[Sağlanan Metin]:
◇ ◇ ◇ ◇ ◇
17 Ağustos 1999 yılındaki büyük Marmara depreminden sonra, yine hemen herkes deprem uzmanı olmuş ve acilen bir şeyler yapılması gerektiğinin altını çizmişlerdi. 7.6 şiddetindeki o depremde resmi verilere göre 17 bin 480 kişi hayatını kaybetmiş daha fazla sayıdaki kişi de yaralanmıştı.

Devletin tüm kurum ve yetkilileri bir daha böylesi tufanların yaşanması halinde bile can kaybını minimize etmenin çalışması içine girildiğini söylemişleri.

Girildiği söylenmişti de buna tanıklık eden pek kimse yoktur.

Yapacağız, edeceğiz, geleceğiz, gideceğiz. Bir sürü ecek- acak’lı cümleler peşi sıra gelmişti.

Sonrasında herkes derin bir sessizliğe bürünmüş ve sanki o tufan ve onca can kaybı yaşanmamış gibi devam etmişlerdi hayatlarına.

Ondan sonraki zamanda yine binlerce konut yapılmış ve depremde zarar gören konutların güçlendirilmesi işlemi de kaplumbağa hızında devam etmişti.

Bir süre sonra o kaplumbağa da yerinde sayıvermiş ve her şey unutulmuştu.

“Depremin değil sağlıksız binaların insanı öldürdüğü” sözü, öylesine söylenmiş değil. Hatta bence her yerleşim biriminin girişine ve çıkışına bu yazı asılmalı. Hatta yapıların denetim ve izinlerinin çıktığı kurumlara da asılmalı. Tıpkı bazı kurumlardaki kimi dolapların üzerine yazılan ‘yangından ilk kurtarılacaktır’ yazısı gibi.
◇ ◇ ◇ ◇ ◇
(Mercek bozulması kestirim verileri)
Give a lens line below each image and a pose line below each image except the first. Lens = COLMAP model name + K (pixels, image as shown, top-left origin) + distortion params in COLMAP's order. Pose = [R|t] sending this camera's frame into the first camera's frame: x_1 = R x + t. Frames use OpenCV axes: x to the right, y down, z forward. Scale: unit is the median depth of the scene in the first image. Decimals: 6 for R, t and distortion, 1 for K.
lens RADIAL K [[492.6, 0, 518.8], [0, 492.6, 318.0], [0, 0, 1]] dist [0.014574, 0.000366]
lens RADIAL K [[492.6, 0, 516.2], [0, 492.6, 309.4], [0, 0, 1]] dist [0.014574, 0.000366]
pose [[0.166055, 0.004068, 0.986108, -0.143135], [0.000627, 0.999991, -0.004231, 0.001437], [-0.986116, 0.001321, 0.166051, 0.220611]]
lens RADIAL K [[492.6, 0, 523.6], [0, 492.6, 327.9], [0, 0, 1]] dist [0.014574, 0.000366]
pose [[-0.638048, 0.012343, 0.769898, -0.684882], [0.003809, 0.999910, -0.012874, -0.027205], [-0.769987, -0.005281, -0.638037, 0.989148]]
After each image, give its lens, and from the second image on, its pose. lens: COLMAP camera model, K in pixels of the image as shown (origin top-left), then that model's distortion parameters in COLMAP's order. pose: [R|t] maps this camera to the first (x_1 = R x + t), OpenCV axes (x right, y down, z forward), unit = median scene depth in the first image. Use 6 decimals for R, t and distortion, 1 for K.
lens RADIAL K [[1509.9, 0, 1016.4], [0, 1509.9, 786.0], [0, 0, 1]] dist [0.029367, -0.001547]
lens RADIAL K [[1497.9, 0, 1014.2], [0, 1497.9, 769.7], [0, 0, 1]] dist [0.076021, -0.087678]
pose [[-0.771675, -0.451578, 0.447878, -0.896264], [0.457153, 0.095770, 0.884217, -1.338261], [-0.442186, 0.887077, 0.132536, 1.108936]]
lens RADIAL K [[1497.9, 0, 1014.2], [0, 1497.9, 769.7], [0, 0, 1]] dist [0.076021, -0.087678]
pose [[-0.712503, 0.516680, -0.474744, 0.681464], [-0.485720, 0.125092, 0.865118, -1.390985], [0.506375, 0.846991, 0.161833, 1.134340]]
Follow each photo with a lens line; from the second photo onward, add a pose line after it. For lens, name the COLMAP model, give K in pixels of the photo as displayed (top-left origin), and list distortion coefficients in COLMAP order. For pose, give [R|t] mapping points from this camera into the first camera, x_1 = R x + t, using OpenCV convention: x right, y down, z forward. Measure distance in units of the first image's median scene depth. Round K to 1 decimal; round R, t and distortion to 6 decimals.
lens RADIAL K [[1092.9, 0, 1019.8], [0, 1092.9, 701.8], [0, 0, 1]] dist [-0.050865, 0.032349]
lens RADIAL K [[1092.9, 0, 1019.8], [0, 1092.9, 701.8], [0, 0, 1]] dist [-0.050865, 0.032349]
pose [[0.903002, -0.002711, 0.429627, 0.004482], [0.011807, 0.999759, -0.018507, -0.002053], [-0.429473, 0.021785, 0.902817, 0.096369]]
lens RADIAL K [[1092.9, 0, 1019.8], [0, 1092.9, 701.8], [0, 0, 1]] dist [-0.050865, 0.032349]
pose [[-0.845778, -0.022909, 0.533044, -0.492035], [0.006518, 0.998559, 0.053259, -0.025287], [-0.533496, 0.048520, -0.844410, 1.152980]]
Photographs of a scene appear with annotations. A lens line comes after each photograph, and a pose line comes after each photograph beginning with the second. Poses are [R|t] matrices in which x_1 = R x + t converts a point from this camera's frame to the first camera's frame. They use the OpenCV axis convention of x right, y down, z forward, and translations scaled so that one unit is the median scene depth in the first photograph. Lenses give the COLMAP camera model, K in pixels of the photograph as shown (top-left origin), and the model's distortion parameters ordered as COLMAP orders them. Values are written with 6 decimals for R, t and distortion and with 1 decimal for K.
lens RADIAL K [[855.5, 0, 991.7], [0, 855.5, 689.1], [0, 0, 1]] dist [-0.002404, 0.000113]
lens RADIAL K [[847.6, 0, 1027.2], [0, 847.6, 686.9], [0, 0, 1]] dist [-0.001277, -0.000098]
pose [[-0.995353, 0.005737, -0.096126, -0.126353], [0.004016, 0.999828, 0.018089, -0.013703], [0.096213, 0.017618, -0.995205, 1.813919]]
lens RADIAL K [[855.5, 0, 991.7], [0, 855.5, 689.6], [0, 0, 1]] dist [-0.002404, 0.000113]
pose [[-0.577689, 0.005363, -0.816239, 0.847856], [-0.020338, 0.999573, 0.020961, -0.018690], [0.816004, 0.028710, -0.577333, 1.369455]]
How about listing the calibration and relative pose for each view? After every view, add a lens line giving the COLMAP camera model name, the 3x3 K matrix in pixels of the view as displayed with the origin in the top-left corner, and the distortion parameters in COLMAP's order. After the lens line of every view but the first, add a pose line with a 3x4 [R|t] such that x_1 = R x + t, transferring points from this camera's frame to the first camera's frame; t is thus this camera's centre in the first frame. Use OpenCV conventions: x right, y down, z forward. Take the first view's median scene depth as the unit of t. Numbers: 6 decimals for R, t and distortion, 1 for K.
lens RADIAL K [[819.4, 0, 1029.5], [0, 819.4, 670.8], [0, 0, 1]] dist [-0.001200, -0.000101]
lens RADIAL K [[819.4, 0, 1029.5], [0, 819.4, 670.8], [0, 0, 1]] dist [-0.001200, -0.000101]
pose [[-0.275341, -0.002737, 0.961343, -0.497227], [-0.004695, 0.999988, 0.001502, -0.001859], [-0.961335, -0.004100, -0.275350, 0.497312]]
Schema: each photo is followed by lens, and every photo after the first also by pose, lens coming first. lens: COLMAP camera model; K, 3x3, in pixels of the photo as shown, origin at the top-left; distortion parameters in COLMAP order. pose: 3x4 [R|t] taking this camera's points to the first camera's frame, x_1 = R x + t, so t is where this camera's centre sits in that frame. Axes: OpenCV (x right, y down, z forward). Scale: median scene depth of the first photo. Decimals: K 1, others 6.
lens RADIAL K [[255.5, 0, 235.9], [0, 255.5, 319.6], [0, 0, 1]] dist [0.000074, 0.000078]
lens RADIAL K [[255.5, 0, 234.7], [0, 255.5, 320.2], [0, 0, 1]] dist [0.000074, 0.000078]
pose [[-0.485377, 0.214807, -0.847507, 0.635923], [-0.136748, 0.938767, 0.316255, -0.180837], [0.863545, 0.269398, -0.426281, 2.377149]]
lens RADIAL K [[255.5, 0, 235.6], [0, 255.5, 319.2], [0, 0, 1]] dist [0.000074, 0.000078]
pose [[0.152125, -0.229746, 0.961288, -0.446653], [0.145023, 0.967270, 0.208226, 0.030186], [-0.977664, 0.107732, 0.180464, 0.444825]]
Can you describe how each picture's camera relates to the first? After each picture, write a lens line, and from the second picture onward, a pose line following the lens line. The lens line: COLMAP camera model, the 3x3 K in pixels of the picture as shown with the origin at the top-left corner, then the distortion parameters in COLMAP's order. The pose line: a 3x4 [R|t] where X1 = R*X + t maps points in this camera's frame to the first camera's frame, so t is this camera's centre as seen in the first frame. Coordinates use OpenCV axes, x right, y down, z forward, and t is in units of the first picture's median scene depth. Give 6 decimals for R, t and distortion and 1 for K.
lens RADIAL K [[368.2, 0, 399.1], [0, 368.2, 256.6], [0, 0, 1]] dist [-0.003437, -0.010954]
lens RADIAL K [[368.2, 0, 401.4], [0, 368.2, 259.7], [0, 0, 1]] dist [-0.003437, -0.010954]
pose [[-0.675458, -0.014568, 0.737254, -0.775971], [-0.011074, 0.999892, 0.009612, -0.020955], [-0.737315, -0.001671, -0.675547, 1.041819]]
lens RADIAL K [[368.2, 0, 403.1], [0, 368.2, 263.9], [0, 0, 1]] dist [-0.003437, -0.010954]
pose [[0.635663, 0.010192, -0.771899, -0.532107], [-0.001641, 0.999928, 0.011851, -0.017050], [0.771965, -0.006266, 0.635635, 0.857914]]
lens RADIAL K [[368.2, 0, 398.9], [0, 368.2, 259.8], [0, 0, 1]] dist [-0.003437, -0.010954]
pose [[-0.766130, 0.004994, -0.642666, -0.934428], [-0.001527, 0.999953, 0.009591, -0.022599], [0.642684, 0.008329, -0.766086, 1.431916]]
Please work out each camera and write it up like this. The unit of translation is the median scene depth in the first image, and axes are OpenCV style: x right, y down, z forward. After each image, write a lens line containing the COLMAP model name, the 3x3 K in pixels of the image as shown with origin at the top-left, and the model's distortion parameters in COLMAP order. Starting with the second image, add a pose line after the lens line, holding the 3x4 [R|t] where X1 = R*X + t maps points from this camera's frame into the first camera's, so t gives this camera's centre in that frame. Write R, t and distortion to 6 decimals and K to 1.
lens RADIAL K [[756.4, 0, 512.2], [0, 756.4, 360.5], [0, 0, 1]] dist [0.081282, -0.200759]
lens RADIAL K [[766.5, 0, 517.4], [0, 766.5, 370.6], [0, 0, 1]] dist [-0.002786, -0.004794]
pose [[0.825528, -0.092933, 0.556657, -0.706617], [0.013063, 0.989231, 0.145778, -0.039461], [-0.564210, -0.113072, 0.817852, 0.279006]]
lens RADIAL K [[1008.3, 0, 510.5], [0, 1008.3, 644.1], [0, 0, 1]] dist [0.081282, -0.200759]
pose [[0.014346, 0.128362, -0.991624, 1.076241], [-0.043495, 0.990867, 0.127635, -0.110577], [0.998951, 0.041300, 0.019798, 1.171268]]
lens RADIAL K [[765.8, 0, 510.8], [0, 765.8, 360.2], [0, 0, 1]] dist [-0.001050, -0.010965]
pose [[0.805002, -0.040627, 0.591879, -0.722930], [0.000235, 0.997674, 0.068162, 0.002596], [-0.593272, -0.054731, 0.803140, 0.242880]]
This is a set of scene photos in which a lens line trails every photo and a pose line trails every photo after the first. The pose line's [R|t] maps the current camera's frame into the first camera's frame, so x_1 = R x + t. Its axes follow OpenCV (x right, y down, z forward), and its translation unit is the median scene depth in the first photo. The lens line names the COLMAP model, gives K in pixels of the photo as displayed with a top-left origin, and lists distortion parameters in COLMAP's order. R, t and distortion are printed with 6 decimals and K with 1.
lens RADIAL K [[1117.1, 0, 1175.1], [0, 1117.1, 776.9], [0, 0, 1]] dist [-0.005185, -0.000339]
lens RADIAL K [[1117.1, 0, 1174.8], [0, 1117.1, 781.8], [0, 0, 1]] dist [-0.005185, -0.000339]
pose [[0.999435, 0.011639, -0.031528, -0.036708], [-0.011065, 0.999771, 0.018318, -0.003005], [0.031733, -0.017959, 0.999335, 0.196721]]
◇ ◇ ◇ ◇ ◇
[Okuduklarınızı Uygulayın]:
1. Deprem konulu metne göre devletin kurum ve yetkilileri hangi çalışmaya girildiğini söylemiştir ve bu çalışmanın amacı neydi? Bir ila üç cümleyle açıklayınız.
2. Deprem konulu metnin "Yapacağız, edeceğiz, geleceğiz, gideceğiz." ile "hızında devam etmişti." arasındaki kısmını, bu ifadeler de dahil olmak üzere hiçbir değişiklik yapmadan çıktı olarak veriniz.
Veriler, metinden bağımsız ayrı bir malzemedir.

[Maddelere Göre Yanıtlar]:
1. Devletin tüm kurum ve yetkilileri, yeni bir çalışmanın içine girildiğini söylemiştir. Bu çalışmanın amacı, böylesi tufanlar bir daha yaşansa bile can kaybını en aza indirmekti.

2.
Yapacağız, edeceğiz, geleceğiz, gideceğiz. Bir sürü ecek- acak’lı cümleler peşi sıra gelmişti.

Sonrasında herkes derin bir sessizliğe bürünmüş ve sanki o tufan ve onca can kaybı yaşanmamış gibi devam etmişlerdi hayatlarına.

Ondan sonraki zamanda yine binlerce konut yapılmış ve depremde zarar gören konutların güçlendirilmesi işlemi de kaplumbağa hızında devam etmişti.